The latest worrying news coming from the education system is that children in some State schools may have to attend lessons in mobile classrooms because no more space is available. Such shortage of classrooms is normally associated with poor countries with shoestring budgets for education. In Malta, the problem is caused by the inability of the government to plan long term to ensure that economic growth is supported by the enabling infrastructure, including the provision of adequate educational facilities.
The fact that some towns like St Paul’s Bay and Żejtun were experiencing a strong flow of both local and foreign residents has been evident for more than a decade. The overcrowding of schools should have led to concrete plans to extend the availability of classrooms so that students could be accommodated in a normal school environment.
Planned school building programmes have failed to materialise even if the Education Ministry is reticent in explaining why this is the case. There seem to be no delays in the construction of flats, commercial outlets, hotels and high-rise buildings. Looking at the crane-studded skyline of practically every town and village is proof that where there is financial motivation to speed up construction projects, results are achieved fast.
Installing mobile classrooms does not provide the ideal environment for learning. The government argues that strong economic growth was not anticipated in such a short time. It will also insist that the influx of vast numbers of foreign workers and the pressures they create on the infrastructure are inevitable and irreversible. The not-so-subtle message is that we have to put up with a failing infrastructure if we want to continue experiencing the instant gratification that comes with strong economic growth.
The Education Ministry is reluctant to discuss the massive problems that our public education system is facing. It churns out mounds of media releases that serve no viable purposes other than to provide politicians with a ready forum to announce their latest initiative that soon disappears. The latest initiative is a consultation process on school uniforms.
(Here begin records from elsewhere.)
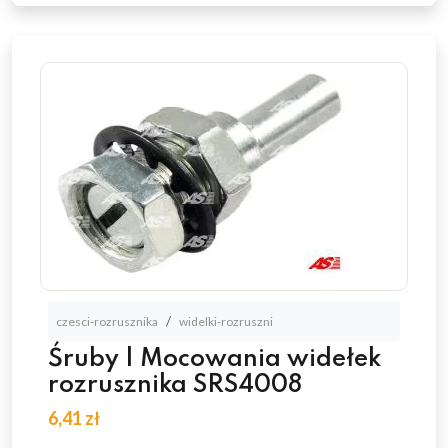
czesci-rozrusznika
widelki-rozruszni
Śruby | Mocowania widełek
rozrusznika SRS4008
6,41 zł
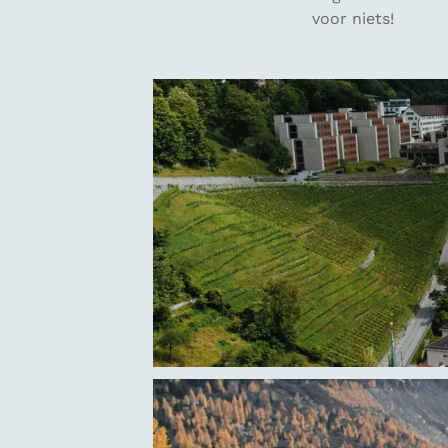
voor niets!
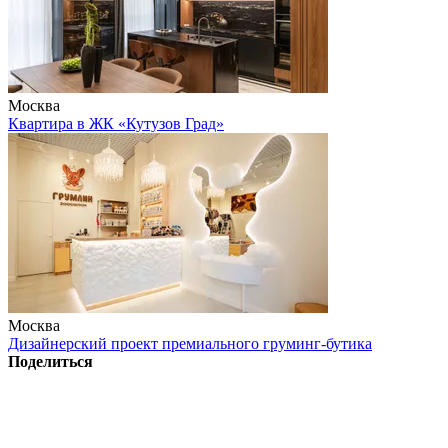
Москва
Квартира в ЖК «Кутузов Град»
Москва
Дизайнерский проект премиального груминг-бутика
Поделиться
Lack of long-term planning is one of the main reasons behind students’ poor achievement levels that threaten the country’s future prosperity. Sustainable economic growth will only be achieved when we focus on improving productivity. The best way to do this is through an education system that prepares young people for the challenges of the modern workplace.
The public education system is in crisis. The political leadership in this sector is failing in a way that should worry policymakers, parents, students, business and society. In the absence of robust plans and competence to reverse this decline, it is left to teachers’ unions, parents and employers to keep attention focused on the inadequacy of the public education system.
Parents with ample financial means will find ways to avoid the worst consequences of a failing public education system. Those who do not have such means will struggle to achieve their dream to move up the social ladder.